- _Exercise instructions_:
In the copy, keep every line below as it is and leave out the pictures.

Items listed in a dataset
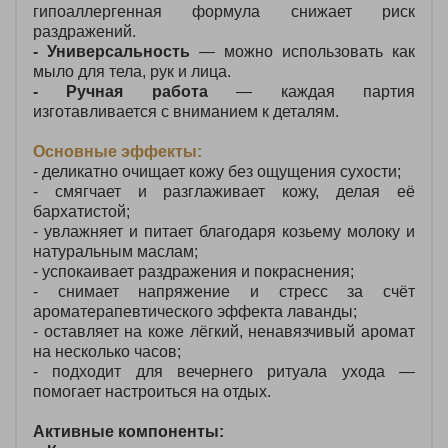
гипоаллергенная формула снижает риск
раздражений.
- Универсальность
— можно использовать как
мыло для тела, рук и лица.
- Ручная работа
— каждая партия
изготавливается с вниманием к деталям.
Основные эффекты:
- деликатно очищает кожу без ощущения сухости;
- смягчает и разглаживает кожу, делая её
бархатистой;
- увлажняет и питает благодаря козьему молоку и
натуральным маслам;
- успокаивает раздражения и покраснения;
- снимает напряжение и стресс за счёт
ароматерапевтического эффекта лаванды;
- оставляет на коже лёгкий, ненавязчивый аромат
на несколько часов;
- подходит для вечернего ритуала ухода —
помогает настроиться на отдых.
Активные компоненты:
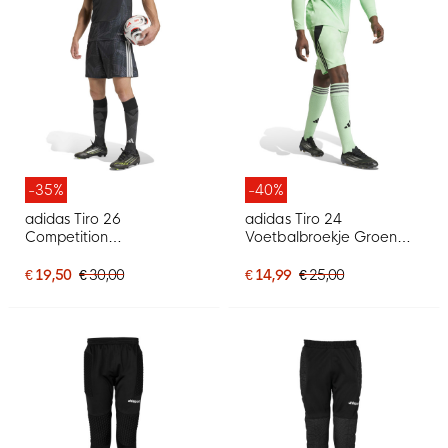
-35%
-40%
adidas Tiro 26
adidas Tiro 24
Competition
Voetbalbroekje Groen
Keepersbroekje Zwart
Zwart
€ 19,50
€ 30,00
€ 14,99
€ 25,00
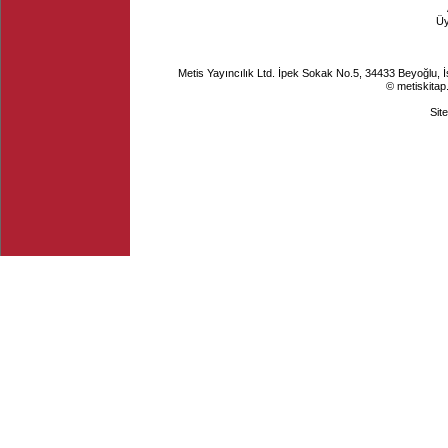
Ü
Metis Yayıncılık Ltd. İpek Sokak No.5, 34433 Beyoğlu, 
© metiskitap
Sit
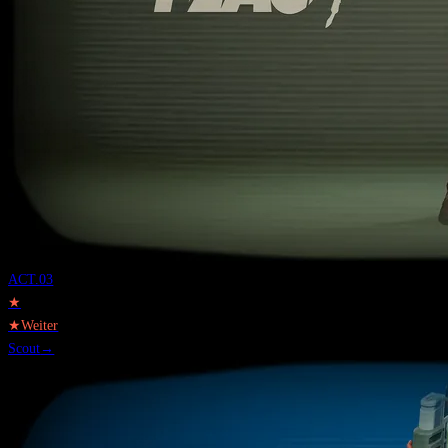
ACT.
03
★
★
Weiter
Scout
→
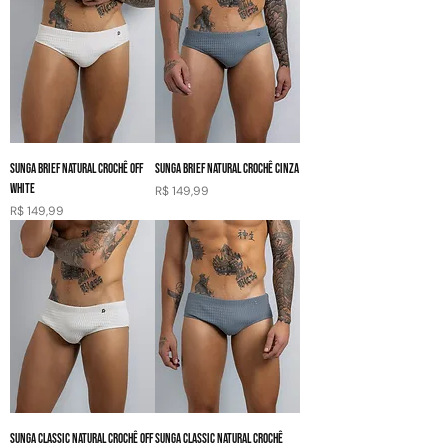
SUNGA BRIEF NATURAL CROCHÊ OFF
SUNGA BRIEF NATURAL CROCHÊ CINZA
WHITE
Preço
R$ 149,99
Preço
R$ 149,99
SUNGA CLASSIC NATURAL CROCHÊ OFF
SUNGA CLASSIC NATURAL CROCHÊ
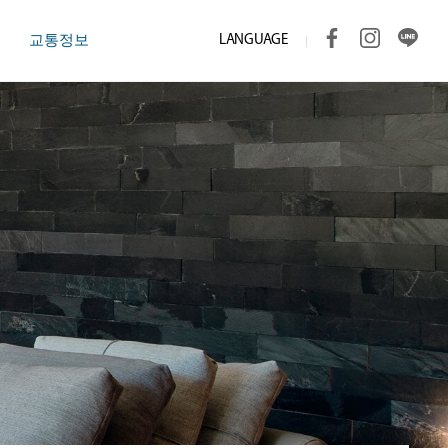
LANGUAGE
교통정보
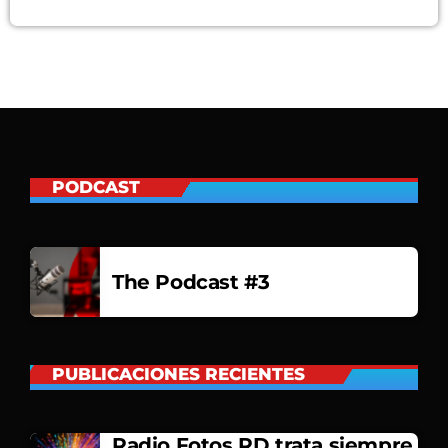
PODCAST
The Podcast #3
PUBLICACIONES RECIENTES
Radio Fotos RD trata siempre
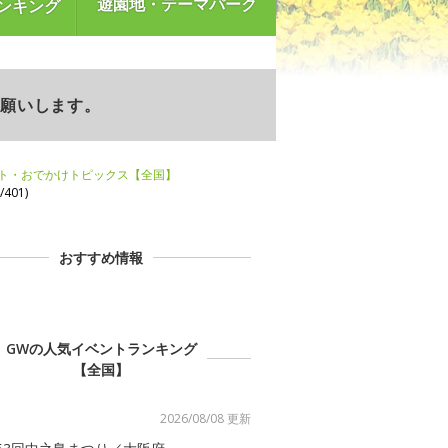
遊園地・テーマパーク
ンキング
お願いします。
ント・おでかけトピックス【全国】
401)
おすすめ情報
GWの人気イベントランキング
【全国】
2026/08/08 更新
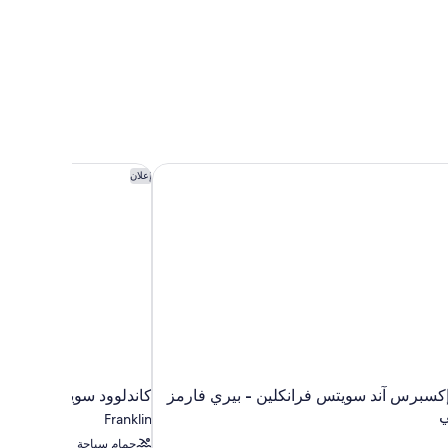
إكسبرس آند سويتس فرانكلين - بيري فارمز باي آيتش جي
كاندلوود سويتس ناشفيل 
إعلان
إكسبرس آند سويتس فرانكلين - بيري فارمز
كاندلوود سويتس ناشفيل
ي
Franklin
حمام سباحة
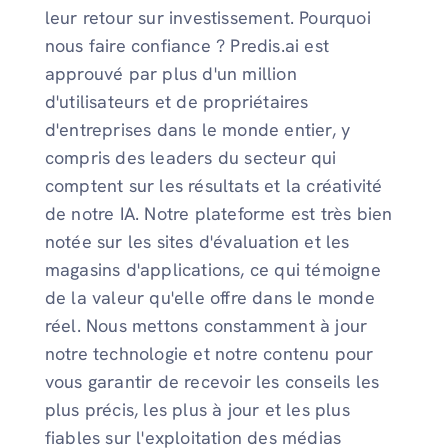
leur retour sur investissement. Pourquoi
nous faire confiance ? Predis.ai est
approuvé par plus d'un million
d'utilisateurs et de propriétaires
d'entreprises dans le monde entier, y
compris des leaders du secteur qui
comptent sur les résultats et la créativité
de notre IA. Notre plateforme est très bien
notée sur les sites d'évaluation et les
magasins d'applications, ce qui témoigne
de la valeur qu'elle offre dans le monde
réel. Nous mettons constamment à jour
notre technologie et notre contenu pour
vous garantir de recevoir les conseils les
plus précis, les plus à jour et les plus
fiables sur l'exploitation des médias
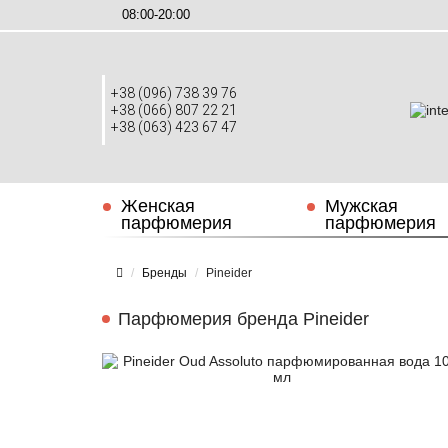
08:00-20:00
+38 (096) 738 39 76
+38 (066) 807 22 21
+38 (063) 423 67 47
Женская
Мужская
парфюмерия
парфюмерия
Бренды
Pineider
Парфюмерия бренда Pineider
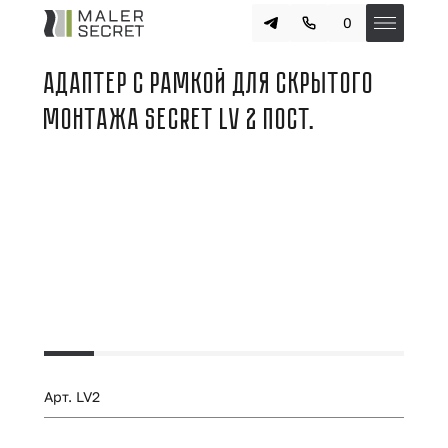
0
АДАПТЕР С РАМКОЙ ДЛЯ СКРЫТОГО
МОНТАЖА SECRET LV 2 ПОСТ.
Арт. LV2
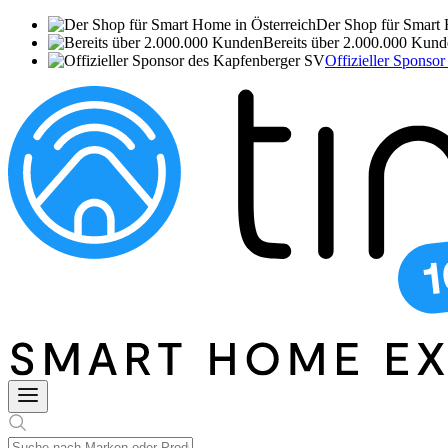
Der Shop für Smart 
Bereits über 2.000.000 Kun
Offizieller Sponso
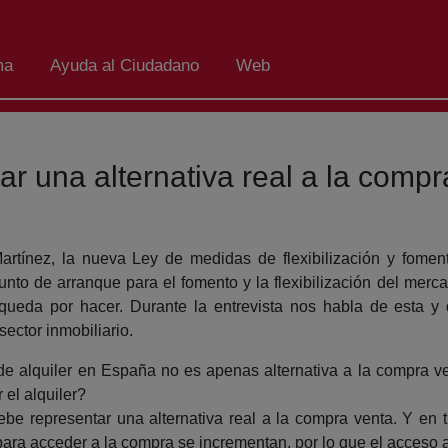
ma
Ayuda al Ciudadano
Web
ar una alternativa real a la compr
artínez, la nueva Ley de medidas de flexibilización y fomen
unto de arranque para el fomento y la flexibilización del merc
eda por hacer. Durante la entrevista nos habla de esta y de 
 sector inmobiliario.
e alquiler en España no es apenas alternativa a la compra ve
 el alquiler?
debe representar una alternativa real a la compra venta. Y en t
 para acceder a la compra se incrementan, por lo que el acceso a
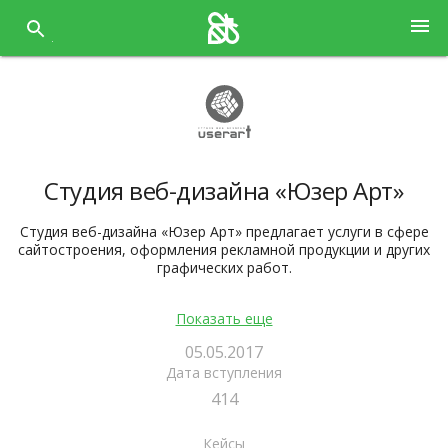
Перейти
menu
к
содержанию
Студия веб-дизайна «Юзер Арт»
Студия веб-дизайна «Юзер Арт» предлагает услуги в сфере
сайтостроения, оформления рекламной продукции и других
графических работ.
http://www.user-art.ru/
Показать еще
05.05.2017
Дата вступления
414
Кейсы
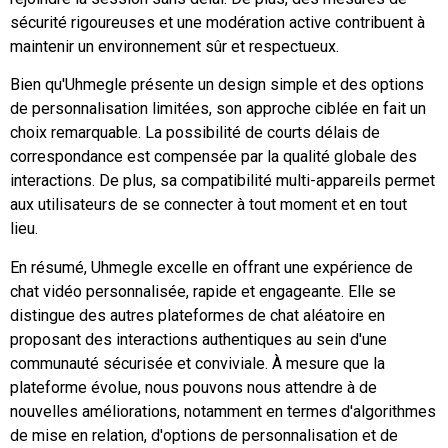
sécurité rigoureuses et une modération active contribuent à
maintenir un environnement sûr et respectueux.
Bien qu'Uhmegle présente un design simple et des options
de personnalisation limitées, son approche ciblée en fait un
choix remarquable. La possibilité de courts délais de
correspondance est compensée par la qualité globale des
interactions. De plus, sa compatibilité multi-appareils permet
aux utilisateurs de se connecter à tout moment et en tout
lieu.
En résumé, Uhmegle excelle en offrant une expérience de
chat vidéo personnalisée, rapide et engageante. Elle se
distingue des autres plateformes de chat aléatoire en
proposant des interactions authentiques au sein d'une
communauté sécurisée et conviviale. À mesure que la
plateforme évolue, nous pouvons nous attendre à de
nouvelles améliorations, notamment en termes d'algorithmes
de mise en relation, d'options de personnalisation et de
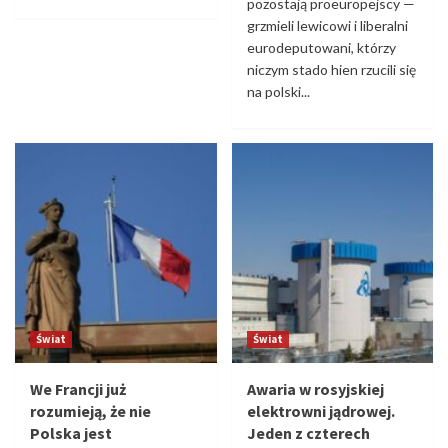
pozostają proeuropejscy —
grzmieli lewicowi i liberalni
eurodeputowani, którzy
niczym stado hien rzucili się
na polski...
Świat
Świat
We Francji już
Awaria w rosyjskiej
rozumieją, że nie
elektrowni jądrowej.
Polska jest
Jeden z czterech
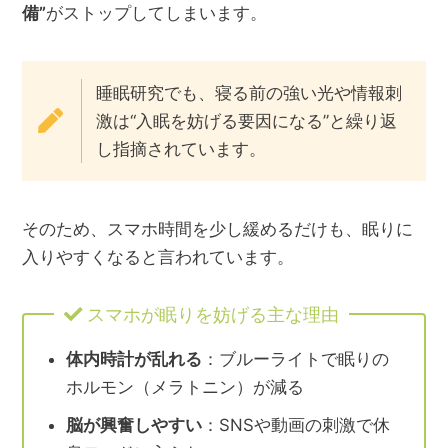
備”
がストップしてしまいます。
睡眠研究でも、寝る前の強い光や情報刺
激は“入眠を妨げる要因になる”と繰り返
し指摘されています。
そのため、スマホ時間を少し緩めるだけも、眠りに
入りやすくなると言われています。
スマホが眠りを妨げる主な理由
体内時計が乱れる
：ブルーライトで眠りの
ホルモン（メラトニン）が減る
脳が興奮しやすい
：SNSや動画の刺激で休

- _Answer to this problem_:
гипоаллергенная формула снижает риск
раздражений.
- Универсальность
— можно использовать как
мыло для тела, рук и лица.
- Ручная работа
— каждая партия
изготавливается с вниманием к деталям.
Основные эффекты:
- деликатно очищает кожу без ощущения сухости;
- смягчает и разглаживает кожу, делая её
бархатистой;
- увлажняет и питает благодаря козьему молоку и
натуральным маслам;
- успокаивает раздражения и покраснения;
- снимает напряжение и стресс за счёт
ароматерапевтического эффекта лаванды;
- оставляет на коже лёгкий, ненавязчивый аромат
на несколько часов;
- подходит для вечернего ритуала ухода —
помогает настроиться на отдых.
Активные компоненты:
-35%
-40%
adidas Tiro 26
adidas Tiro 24
Competition
Voetbalbroekje Groen
Keepersbroekje Zwart
Zwart
€ 19,50
€ 30,00
€ 14,99
€ 25,00
Ü
Metis Yayıncılık Ltd. İpek Sokak No.5, 34433 Beyoğlu, 
© metiskitap
Sit
ACT.
03
★
★
Weiter
Scout
→
SUNGA BRIEF NATURAL CROCHÊ OFF
SUNGA BRIEF NATURAL CROCHÊ CINZA
WHITE
Preço
R$ 149,99
Preço
R$ 149,99
SUNGA CLASSIC NATURAL CROCHÊ OFF
SUNGA CLASSIC NATURAL CROCHÊ
LANGUAGE
교통정보
PODCAST
The Podcast #3
PUBLICACIONES RECIENTES
Radio Fotos RD trata siempre
遊園地・テーマパーク
ンキング
お願いします。
ント・おでかけトピックス【全国】
401)
おすすめ情報
GWの人気イベントランキング
【全国】
2026/08/08 更新
إكسبرس آند سويتس فرانكلين - بيري فارمز باي آيتش جي
كاندلوود سويتس ناشفيل 
إعلان
إكسبرس آند سويتس فرانكلين - بيري فارمز
كاندلوود سويتس ناشفيل
ي
Franklin
حمام سباحة
leur retour sur investissement. Pourquoi
nous faire confiance ? Predis.ai est
approuvé par plus d'un million
d'utilisateurs et de propriétaires
d'entreprises dans le monde entier, y
compris des leaders du secteur qui
comptent sur les résultats et la créativité
de notre IA. Notre plateforme est très bien
notée sur les sites d'évaluation et les
magasins d'applications, ce qui témoigne
de la valeur qu'elle offre dans le monde
réel. Nous mettons constamment à jour
notre technologie et notre contenu pour
vous garantir de recevoir les conseils les
plus précis, les plus à jour et les plus
fiables sur l'exploitation des médias
08:00-20:00
+38 (096) 738 39 76
+38 (066) 807 22 21
+38 (063) 423 67 47
Женская
Мужская
парфюмерия
парфюмерия
Бренды
Pineider
Парфюмерия бренда Pineider
0
АДАПТЕР С РАМКОЙ ДЛЯ СКРЫТОГО
МОНТАЖА SECRET LV 2 ПОСТ.
Арт. LV2
Der Shop für Smart 
Bereits über 2.000.000 Kun
Offizieller Sponso
ma
Ayuda al Ciudadano
Web
ar una alternativa real a la compr
artínez, la nueva Ley de medidas de flexibilización y fomen
unto de arranque para el fomento y la flexibilización del merc
eda por hacer. Durante la entrevista nos habla de esta y de 
 sector inmobiliario.
e alquiler en España no es apenas alternativa a la compra ve
 el alquiler?
debe representar una alternativa real a la compra venta. Y en t
 para acceder a la compra se incrementan, por lo que el acceso a
Перейти
menu
к
содержанию
Студия веб-дизайна «Юзер Арт»
Студия веб-дизайна «Юзер Арт» предлагает услуги в сфере
сайтостроения, оформления рекламной продукции и других
графических работ.
http://www.user-art.ru/
Показать еще
05.05.2017
Дата вступления
414
Кейсы
sécurité rigoureuses et une modération active contribuent à
maintenir un environnement sûr et respectueux.
Bien qu'Uhmegle présente un design simple et des options
de personnalisation limitées, son approche ciblée en fait un
choix remarquable. La possibilité de courts délais de
correspondance est compensée par la qualité globale des
interactions. De plus, sa compatibilité multi-appareils permet
aux utilisateurs de se connecter à tout moment et en tout
lieu.
En résumé, Uhmegle excelle en offrant une expérience de
chat vidéo personnalisée, rapide et engageante. Elle se
distingue des autres plateformes de chat aléatoire en
proposant des interactions authentiques au sein d'une
communauté sécurisée et conviviale. À mesure que la
plateforme évolue, nous pouvons nous attendre à de
nouvelles améliorations, notamment en termes d'algorithmes
de mise en relation, d'options de personnalisation et de
pozostają proeuropejscy —
grzmieli lewicowi i liberalni
eurodeputowani, którzy
niczym stado hien rzucili się
na polski...
Świat
Świat
We Francji już
Awaria w rosyjskiej
rozumieją, że nie
elektrowni jądrowej.
Polska jest
Jeden z czterech
備”
がストップしてしまいます。
睡眠研究でも、寝る前の強い光や情報刺
激は“入眠を妨げる要因になる”と繰り返
し指摘されています。
そのため、スマホ時間を少し緩めるだけも、眠りに
入りやすくなると言われています。
スマホが眠りを妨げる主な理由
体内時計が乱れる
：ブルーライトで眠りの
ホルモン（メラトニン）が減る
脳が興奮しやすい
：SNSや動画の刺激で休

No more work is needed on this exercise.